A functional scaffold fabricated is developed from natural polymers, favoring regeneration of the ischemic myocardium. Hemoglobin/gelatin/fibrinogen (Hb/gel/fib) nanofibers are fabricated by electrospinning and are characterized for morphology, scaffold composition, functional groups and hydrophilicity. It is hypothesized that ex vivo pretreatment of mesenchymal stem cells (MSCs) using 5-azacytidine and such a functional nanofibrous construct having a high oxygen-carrying potential could lead to enhanced cardiomyogenic differentiation of MSCs and result in superior biological and functional effects. The combination of a functional nanofibrous scaffold composed of natural polymers and crosslinked with a natural crosslinking agent, phytic acid, and stem cell biology may prove to be a novel therapeutic device for treatment of myocardial infarction.

Minimally invasive injectable short nanofibers of poly(glycerol sebacate) for cardiac tissue engineering.

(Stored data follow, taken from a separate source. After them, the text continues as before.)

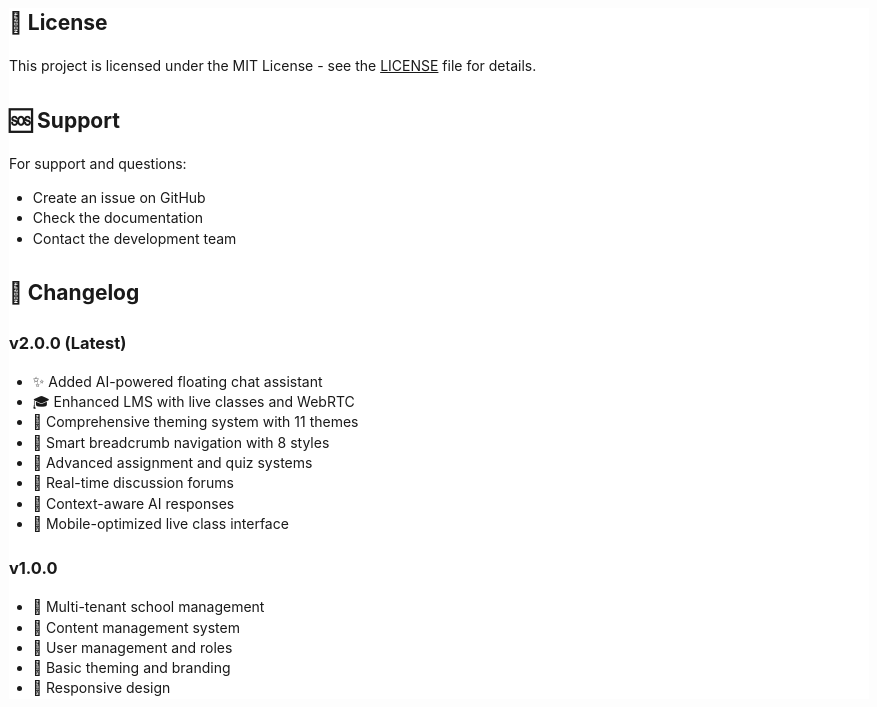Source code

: ## 📄 License

This project is licensed under the MIT License - see the [LICENSE](LICENSE) file for details.

## 🆘 Support

For support and questions:
- Create an issue on GitHub
- Check the documentation
- Contact the development team

## 🔄 Changelog

### v2.0.0 (Latest)
- ✨ Added AI-powered floating chat assistant
- 🎓 Enhanced LMS with live classes and WebRTC
- 🎨 Comprehensive theming system with 11 themes
- 🧭 Smart breadcrumb navigation with 8 styles
- 📝 Advanced assignment and quiz systems
- 💬 Real-time discussion forums
- 🎯 Context-aware AI responses
- 📱 Mobile-optimized live class interface

### v1.0.0
- 🏫 Multi-tenant school management
- 📝 Content management system
- 👥 User management and roles
- 🎨 Basic theming and branding
- 📱 Responsive design
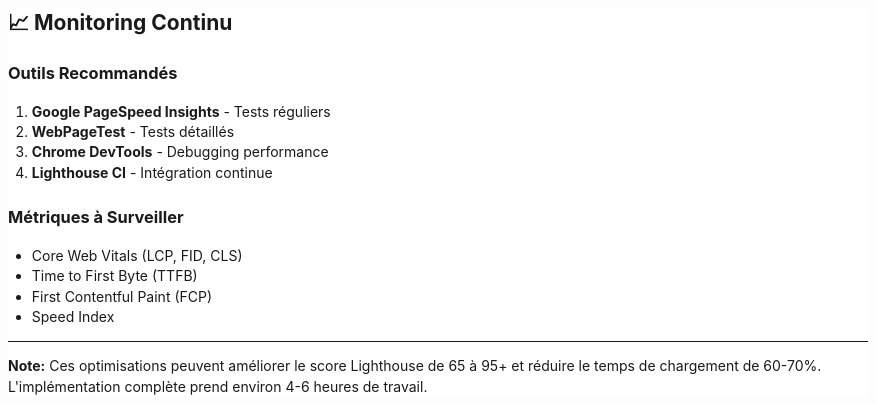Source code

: ## 📈 Monitoring Continu

### Outils Recommandés
1. **Google PageSpeed Insights** - Tests réguliers
2. **WebPageTest** - Tests détaillés
3. **Chrome DevTools** - Debugging performance
4. **Lighthouse CI** - Intégration continue

### Métriques à Surveiller
- Core Web Vitals (LCP, FID, CLS)
- Time to First Byte (TTFB)
- First Contentful Paint (FCP)
- Speed Index

---

**Note:** Ces optimisations peuvent améliorer le score Lighthouse de 65 à 95+ et réduire le temps de chargement de 60-70%. L'implémentation complète prend environ 4-6 heures de travail. 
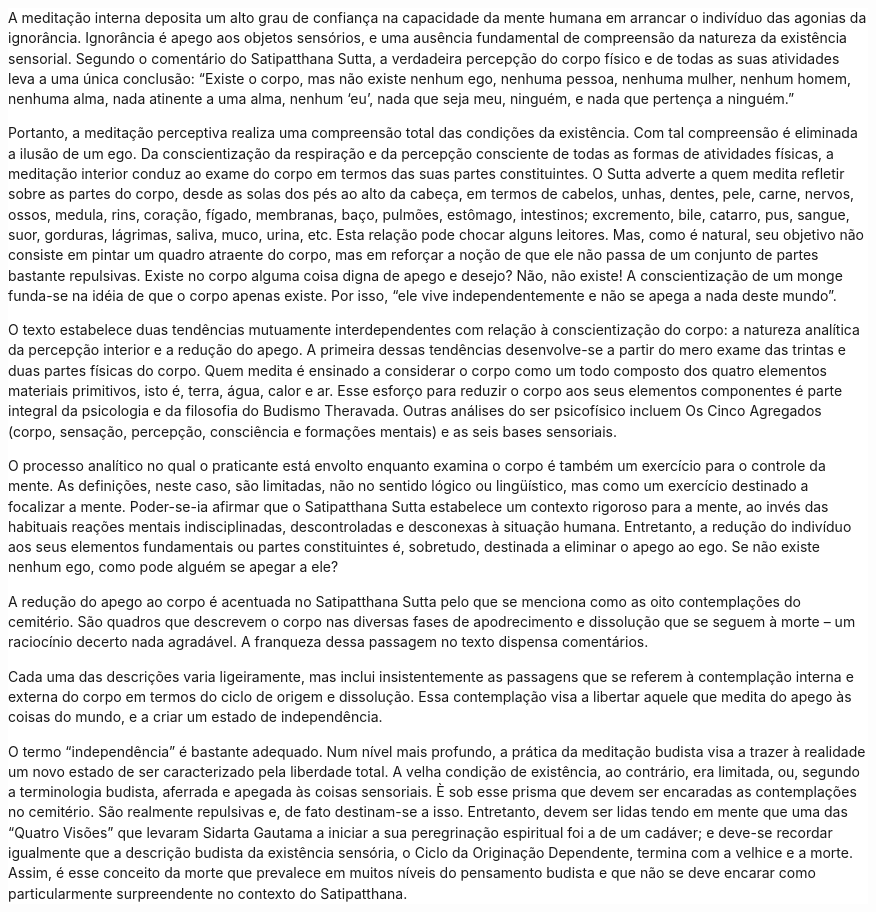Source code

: A meditação interna deposita um alto grau de confiança na capacidade da mente humana em arrancar o indivíduo das agonias da ignorância. Ignorância é apego aos objetos sensórios, e uma ausência fundamental de compreensão da natureza da existência sensorial. Segundo o comentário do Satipatthana Sutta, a verdadeira percepção do corpo físico e de todas as suas atividades leva a uma única conclusão: “Existe o corpo, mas não existe nenhum ego, nenhuma pessoa, nenhuma mulher, nenhum homem, nenhuma alma, nada atinente a uma alma, nenhum ‘eu’, nada que seja meu, ninguém, e nada que pertença a ninguém.”

Portanto, a meditação perceptiva realiza uma compreensão total das condições da existência. Com tal compreensão é eliminada a ilusão de um ego. Da conscientização da respiração e da percepção consciente de todas as formas de atividades físicas, a meditação interior conduz ao exame do corpo em termos das suas partes constituintes. O Sutta adverte a quem medita refletir sobre as partes do corpo, desde as solas dos pés ao alto da cabeça, em termos de cabelos, unhas, dentes, pele, carne, nervos, ossos, medula, rins, coração, fígado, membranas, baço, pulmões, estômago, intestinos; excremento, bile, catarro, pus, sangue, suor, gorduras, lágrimas, saliva, muco, urina, etc. Esta relação pode chocar alguns leitores. Mas, como é natural, seu objetivo não consiste em pintar um quadro atraente do corpo, mas em reforçar a noção de que ele não passa de um conjunto de partes bastante repulsivas. Existe no corpo alguma coisa digna de apego e desejo? Não, não existe! A conscientização de um monge funda-se na idéia de que o corpo apenas existe. Por isso, “ele vive independentemente e não se apega a nada deste mundo”.

O texto estabelece duas tendências mutuamente interdependentes com relação à conscientização do corpo: a natureza analítica da percepção interior e a redução do apego. A primeira dessas tendências desenvolve-se a partir do mero exame das trintas e duas partes físicas do corpo. Quem medita é ensinado a considerar o corpo como um todo composto dos quatro elementos materiais primitivos, isto é, terra, água, calor e ar. Esse esforço para reduzir o corpo aos seus elementos componentes é parte integral da psicologia e da filosofia do Budismo Theravada. Outras análises do ser psicofísico incluem Os Cinco Agregados (corpo, sensação, percepção, consciência e formações mentais) e as seis bases sensoriais.

O processo analítico no qual o praticante está envolto enquanto examina o corpo é também um exercício para o controle da mente. As definições, neste caso, são limitadas, não no sentido lógico ou lingüístico, mas como um exercício destinado a focalizar a mente. Poder-se-ia afirmar que o Satipatthana Sutta estabelece um contexto rigoroso para a mente, ao invés das habituais reações mentais indisciplinadas, descontroladas e desconexas à situação humana. Entretanto, a redução do indivíduo aos seus elementos fundamentais ou partes constituintes é, sobretudo, destinada a eliminar o apego ao ego. Se não existe nenhum ego, como pode alguém se apegar a ele?

A redução do apego ao corpo é acentuada no Satipatthana Sutta pelo que se menciona como as oito contemplações do cemitério. São quadros que descrevem o corpo nas diversas fases de apodrecimento e dissolução que se seguem à morte – um raciocínio decerto nada agradável. A franqueza dessa passagem no texto dispensa comentários.

Cada uma das descrições varia ligeiramente, mas inclui insistentemente as passagens que se referem à contemplação interna e externa do corpo em termos do ciclo de origem e dissolução. Essa contemplação visa a libertar aquele que medita do apego às coisas do mundo, e a criar um estado de independência.

O termo “independência” é bastante adequado. Num nível mais profundo, a prática da meditação budista visa a trazer à realidade um novo estado de ser caracterizado pela liberdade total. A velha condição de existência, ao contrário, era limitada, ou, segundo a terminologia budista, aferrada e apegada às coisas sensoriais. È sob esse prisma que devem ser encaradas as contemplações no cemitério. São realmente repulsivas e, de fato destinam-se a isso. Entretanto, devem ser lidas tendo em mente que uma das “Quatro Visões” que levaram Sidarta Gautama a iniciar a sua peregrinação espiritual foi a de um cadáver; e deve-se recordar igualmente que a descrição budista da existência sensória, o Ciclo da Originação Dependente, termina com a velhice e a morte. Assim, é esse conceito da morte que prevalece em muitos níveis do pensamento budista e que não se deve encarar como particularmente surpreendente no contexto do Satipatthana.

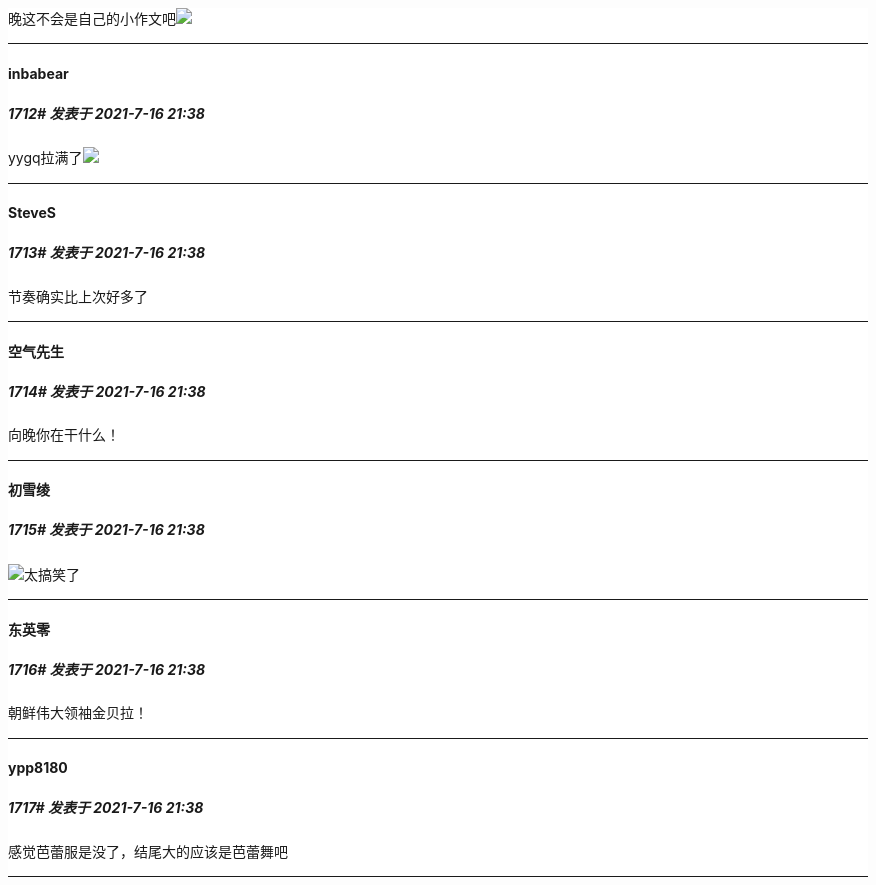 
晚这不会是自己的小作文吧<img src="https://static.saraba1st.com/image/smiley/face2017/067.png" referrerpolicy="no-referrer">


*****

####  inbabear  
##### 1712#       发表于 2021-7-16 21:38


yygq拉满了<img src="https://static.saraba1st.com/image/smiley/face2017/067.png" referrerpolicy="no-referrer">


*****

####  SteveS  
##### 1713#       发表于 2021-7-16 21:38


节奏确实比上次好多了


*****

####  空气先生  
##### 1714#       发表于 2021-7-16 21:38


向晚你在干什么！


*****

####  初雪绫  
##### 1715#       发表于 2021-7-16 21:38


<img src="https://static.saraba1st.com/image/smiley/face2017/067.png" referrerpolicy="no-referrer">太搞笑了


*****

####  东英零  
##### 1716#       发表于 2021-7-16 21:38


朝鲜伟大领袖金贝拉！


*****

####  ypp8180  
##### 1717#       发表于 2021-7-16 21:38


感觉芭蕾服是没了，结尾大的应该是芭蕾舞吧


*****
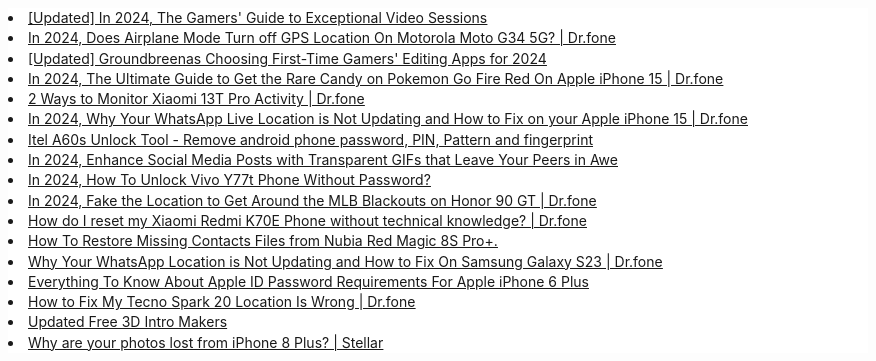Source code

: <li><a href="https://digital-screen-recording.techidaily.com/updated-in-2024-the-gamers-guide-to-exceptional-video-sessions/"><u>[Updated] In 2024, The Gamers' Guide to Exceptional Video Sessions</u></a></li>
<li><a href="https://review-topics.techidaily.com/in-2024-does-airplane-mode-turn-off-gps-location-on-motorola-moto-g34-5g-drfone-by-drfone-virtual-android/"><u>In 2024, Does Airplane Mode Turn off GPS Location On Motorola Moto G34 5G? | Dr.fone</u></a></li>
<li><a href="https://on-screen-recording.techidaily.com/updated-groundbreenas-choosing-first-time-gamers-editing-apps-for-2024/"><u>[Updated] Groundbreenas Choosing First-Time Gamers' Editing Apps for 2024</u></a></li>
<li><a href="https://ios-pokemon-go.techidaily.com/in-2024-the-ultimate-guide-to-get-the-rare-candy-on-pokemon-go-fire-red-on-apple-iphone-15-drfone-by-drfone-virtual-ios/"><u>In 2024, The Ultimate Guide to Get the Rare Candy on Pokemon Go Fire Red On Apple iPhone 15 | Dr.fone</u></a></li>
<li><a href="https://android-location-track.techidaily.com/2-ways-to-monitor-xiaomi-13t-pro-activity-drfone-by-drfone-virtual-android/"><u>2 Ways to Monitor Xiaomi 13T Pro Activity | Dr.fone</u></a></li>
<li><a href="https://location-social.techidaily.com/in-2024-why-your-whatsapp-live-location-is-not-updating-and-how-to-fix-on-your-apple-iphone-15-drfone-by-drfone-virtual-ios/"><u>In 2024, Why Your WhatsApp Live Location is Not Updating and How to Fix on your Apple iPhone 15 | Dr.fone</u></a></li>
<li><a href="https://review-topics.techidaily.com/itel-a60s-unlock-tool-remove-android-phone-password-pin-pattern-and-fingerprint-by-drfone-android-unlock-android-unlock/"><u>Itel A60s Unlock Tool - Remove android phone password, PIN, Pattern and fingerprint</u></a></li>
<li><a href="https://ai-editing-video.techidaily.com/in-2024-enhance-social-media-posts-with-transparent-gifs-that-leave-your-peers-in-awe/"><u>In 2024, Enhance Social Media Posts with Transparent GIFs that Leave Your Peers in Awe</u></a></li>
<li><a href="https://android-unlock.techidaily.com/in-2024-how-to-unlock-vivo-y77t-phone-without-password-by-drfone-android/"><u>In 2024, How To Unlock Vivo Y77t Phone Without Password?</u></a></li>
<li><a href="https://review-topics.techidaily.com/in-2024-fake-the-location-to-get-around-the-mlb-blackouts-on-honor-90-gt-drfone-by-drfone-virtual-android/"><u>In 2024, Fake the Location to Get Around the MLB Blackouts on Honor 90 GT | Dr.fone</u></a></li>
<li><a href="https://techidaily.com/how-do-i-reset-my-xiaomi-redmi-k70e-phone-without-technical-knowledge-drfone-by-drfone-reset-android-reset-android/"><u>How do I reset my Xiaomi Redmi K70E Phone without technical knowledge? | Dr.fone</u></a></li>
<li><a href="https://blog-min.techidaily.com/how-to-restore-missing-contacts-files-from-nubia-red-magic-8s-proplus-by-fonelab-android-recover-contacts/"><u>How To  Restore Missing Contacts Files from Nubia Red Magic 8S Pro+.</u></a></li>
<li><a href="https://location-social.techidaily.com/why-your-whatsapp-location-is-not-updating-and-how-to-fix-on-samsung-galaxy-s23-drfone-by-drfone-virtual-android/"><u>Why Your WhatsApp Location is Not Updating and How to Fix On Samsung Galaxy S23 | Dr.fone</u></a></li>
<li><a href="https://apple-account.techidaily.com/everything-to-know-about-apple-id-password-requirements-for-apple-iphone-6-plus-by-drfone-ios/"><u>Everything To Know About Apple ID Password Requirements For Apple iPhone 6 Plus</u></a></li>
<li><a href="https://fake-location.techidaily.com/how-to-fix-my-tecno-spark-20-location-is-wrong-drfone-by-drfone-virtual-android/"><u>How to Fix My Tecno Spark 20 Location Is Wrong | Dr.fone</u></a></li>
<li><a href="https://ai-editing-video.techidaily.com/updated-free-3d-intro-makers/"><u>Updated Free 3D Intro Makers</u></a></li>
<li><a href="https://techidaily.com/why-are-your-photos-lost-from-iphone-8-plus-stellar-by-stellar-data-recovery-ios-iphone-data-recovery/"><u>Why are your photos lost from iPhone 8 Plus? | Stellar</u></a></li>
</ul></div>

Myocardial tissue lacks the ability to appreciably regenerate itself following myocardial infarction (MI) which ultimately results in heart failure. Current therapies can only retard the progression of disease and hence tissue engineering strategies are required to facilitate the engineering of a suitable biomaterial to repair MI. The aim of this study was to investigate the in vitro properties of an injectable biomaterial for the regeneration of infarcted myocardium. Fabrication of core/shell fibers was by co-axial electrospinning, with poly(glycerol sebacate) (PGS) as core material and poly-L-lactic acid (PLLA) as shell material. The PLLA was removed by treatment of the PGS/PLLA core/shell fibers with DCM:hexane (2:1) to obtain PGS short fibers. These PGS short fibers offer the advantage of providing a minimally invasive injectable technique for the regeneration of infarcted myocardium. The scaffolds were characterized by SEM, FTIR and contact angle and cell-scaffold interactions using cardiomyocytes. The results showed that the cardiac marker proteins actinin, troponin, myosin heavy chain and connexin 43 were expressed more on short PGS fibers compared to PLLA nanofibers. We hypothesized that the injection of cells along with short PGS fibers would increase cell transplant retention and survival within the infarct, compared to the standard cell injection system.